:: GIVEN DATA ::
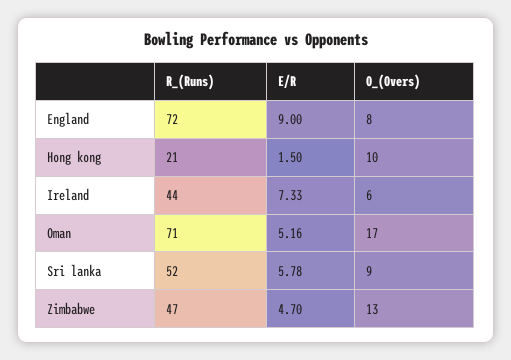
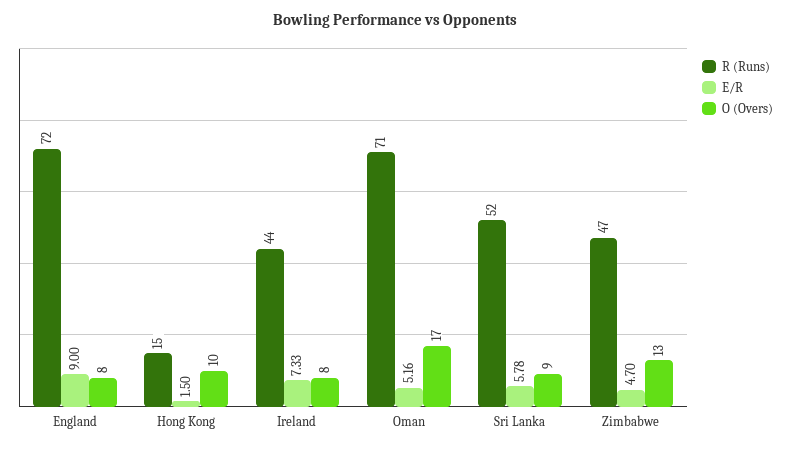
  {
    "R_(Runs)": {
      "England": 72,
-     "Hong kong": 21,
+     "Hong kong": 15,
      "Ireland": 44,
      "Oman": 71,
      "Sri lanka": 52,
      "Zimbabwe": 47
    },
    "E/R": {
      "England": 9,
      "Hong kong": 1.5,
      "Ireland": 7.33,
      "Oman": 5.16,
      "Sri lanka": 5.78,
      "Zimbabwe": 4.7
    },
    "O_(Overs)": {
      "England": 8,
      "Hong kong": 10,
-     "Ireland": 6,
+     "Ireland": 8,
      "Oman": 17,
      "Sri lanka": 9,
      "Zimbabwe": 13
    }
  }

:: AIM OF THE EXERCISE ::
Return every line of the preceding records in which the word "Ireland" appears.

:: RESULT BELOW ::
      "Ireland": 44,
      "Ireland": 7.33,
-     "Ireland": 6,
+     "Ireland": 8,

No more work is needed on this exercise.